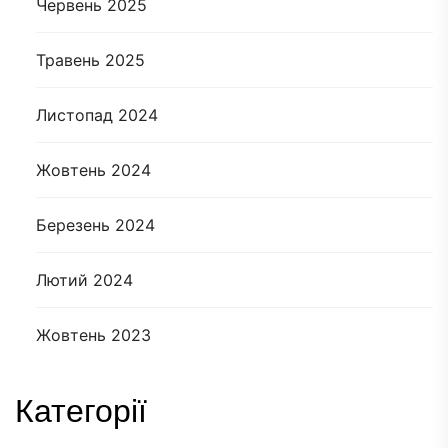
Червень 2025
Травень 2025
Листопад 2024
Жовтень 2024
Березень 2024
Лютий 2024
Жовтень 2023
Категорії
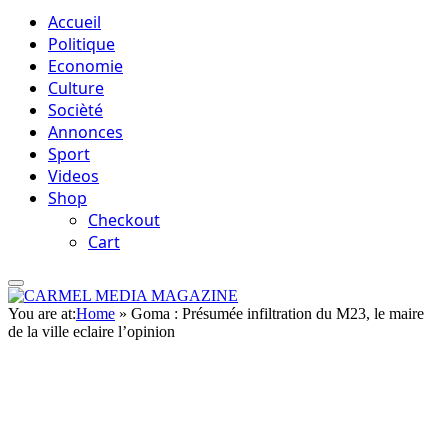
Accueil
Politique
Economie
Culture
Socièté
Annonces
Sport
Videos
Shop
Checkout
Cart
You are at:
Home
»
Goma : Présumée infiltration du M23, le maire
de la ville eclaire l’opinion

→ TASK BRIEF:
Leaving out the images, repeat the listing above exactly.

→ TASK OUTPUT:
Червень 2025
Травень 2025
Листопад 2024
Жовтень 2024
Березень 2024
Лютий 2024
Жовтень 2023
Категорії
Accueil
Politique
Economie
Culture
Socièté
Annonces
Sport
Videos
Shop
Checkout
Cart
You are at:
Home
»
Goma : Présumée infiltration du M23, le maire
de la ville eclaire l’opinion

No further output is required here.